What to work on
What is needed here is every record, retyped without any change.

Extracted material
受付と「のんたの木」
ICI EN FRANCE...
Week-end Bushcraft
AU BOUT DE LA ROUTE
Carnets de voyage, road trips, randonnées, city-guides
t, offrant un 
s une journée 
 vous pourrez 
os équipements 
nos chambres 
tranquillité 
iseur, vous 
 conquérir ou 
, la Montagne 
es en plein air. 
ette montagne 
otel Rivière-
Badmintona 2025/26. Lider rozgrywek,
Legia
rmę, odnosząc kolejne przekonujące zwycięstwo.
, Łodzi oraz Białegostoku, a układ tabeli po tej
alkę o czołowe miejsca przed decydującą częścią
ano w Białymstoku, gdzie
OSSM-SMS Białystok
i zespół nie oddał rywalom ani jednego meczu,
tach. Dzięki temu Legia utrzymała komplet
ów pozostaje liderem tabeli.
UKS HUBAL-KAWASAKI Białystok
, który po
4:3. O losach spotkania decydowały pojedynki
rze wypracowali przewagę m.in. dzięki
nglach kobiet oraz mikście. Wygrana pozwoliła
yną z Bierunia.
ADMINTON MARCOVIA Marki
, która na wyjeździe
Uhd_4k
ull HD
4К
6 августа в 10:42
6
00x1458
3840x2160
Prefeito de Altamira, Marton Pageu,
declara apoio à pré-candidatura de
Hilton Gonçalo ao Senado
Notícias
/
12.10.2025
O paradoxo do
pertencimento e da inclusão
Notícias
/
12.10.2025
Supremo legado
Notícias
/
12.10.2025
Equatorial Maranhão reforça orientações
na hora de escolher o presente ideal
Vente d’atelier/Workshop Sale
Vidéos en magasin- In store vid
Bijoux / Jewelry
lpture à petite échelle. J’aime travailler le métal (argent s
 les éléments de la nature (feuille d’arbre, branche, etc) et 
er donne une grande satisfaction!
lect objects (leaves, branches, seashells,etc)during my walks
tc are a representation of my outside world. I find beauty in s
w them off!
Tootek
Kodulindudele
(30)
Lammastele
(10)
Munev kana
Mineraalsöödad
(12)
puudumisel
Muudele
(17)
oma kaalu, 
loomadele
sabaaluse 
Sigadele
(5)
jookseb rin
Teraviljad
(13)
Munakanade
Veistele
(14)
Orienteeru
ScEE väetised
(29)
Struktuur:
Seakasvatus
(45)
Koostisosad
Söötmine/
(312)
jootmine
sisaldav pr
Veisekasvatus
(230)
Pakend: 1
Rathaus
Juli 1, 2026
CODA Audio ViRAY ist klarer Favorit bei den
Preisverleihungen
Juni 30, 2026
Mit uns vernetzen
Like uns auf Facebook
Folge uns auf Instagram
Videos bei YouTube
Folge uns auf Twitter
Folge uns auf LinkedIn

Task output
受付と「のんたの木」
ICI EN FRANCE...
Week-end Bushcraft
AU BOUT DE LA ROUTE
Carnets de voyage, road trips, randonnées, city-guides
t, offrant un 
s une journée 
 vous pourrez 
os équipements 
nos chambres 
tranquillité 
iseur, vous 
 conquérir ou 
, la Montagne 
es en plein air. 
ette montagne 
otel Rivière-
Badmintona 2025/26. Lider rozgrywek,
Legia
rmę, odnosząc kolejne przekonujące zwycięstwo.
, Łodzi oraz Białegostoku, a układ tabeli po tej
alkę o czołowe miejsca przed decydującą częścią
ano w Białymstoku, gdzie
OSSM-SMS Białystok
i zespół nie oddał rywalom ani jednego meczu,
tach. Dzięki temu Legia utrzymała komplet
ów pozostaje liderem tabeli.
UKS HUBAL-KAWASAKI Białystok
, który po
4:3. O losach spotkania decydowały pojedynki
rze wypracowali przewagę m.in. dzięki
nglach kobiet oraz mikście. Wygrana pozwoliła
yną z Bierunia.
ADMINTON MARCOVIA Marki
, która na wyjeździe
Uhd_4k
ull HD
4К
6 августа в 10:42
6
00x1458
3840x2160
Prefeito de Altamira, Marton Pageu,
declara apoio à pré-candidatura de
Hilton Gonçalo ao Senado
Notícias
/
12.10.2025
O paradoxo do
pertencimento e da inclusão
Notícias
/
12.10.2025
Supremo legado
Notícias
/
12.10.2025
Equatorial Maranhão reforça orientações
na hora de escolher o presente ideal
Vente d’atelier/Workshop Sale
Vidéos en magasin- In store vid
Bijoux / Jewelry
lpture à petite échelle. J’aime travailler le métal (argent s
 les éléments de la nature (feuille d’arbre, branche, etc) et 
er donne une grande satisfaction!
lect objects (leaves, branches, seashells,etc)during my walks
tc are a representation of my outside world. I find beauty in s
w them off!
Tootek
Kodulindudele
(30)
Lammastele
(10)
Munev kana
Mineraalsöödad
(12)
puudumisel
Muudele
(17)
oma kaalu, 
loomadele
sabaaluse 
Sigadele
(5)
jookseb rin
Teraviljad
(13)
Munakanade
Veistele
(14)
Orienteeru
ScEE väetised
(29)
Struktuur:
Seakasvatus
(45)
Koostisosad
Söötmine/
(312)
jootmine
sisaldav pr
Veisekasvatus
(230)
Pakend: 1
Rathaus
Juli 1, 2026
CODA Audio ViRAY ist klarer Favorit bei den
Preisverleihungen
Juni 30, 2026
Mit uns vernetzen
Like uns auf Facebook
Folge uns auf Instagram
Videos bei YouTube
Folge uns auf Twitter
Folge uns auf LinkedIn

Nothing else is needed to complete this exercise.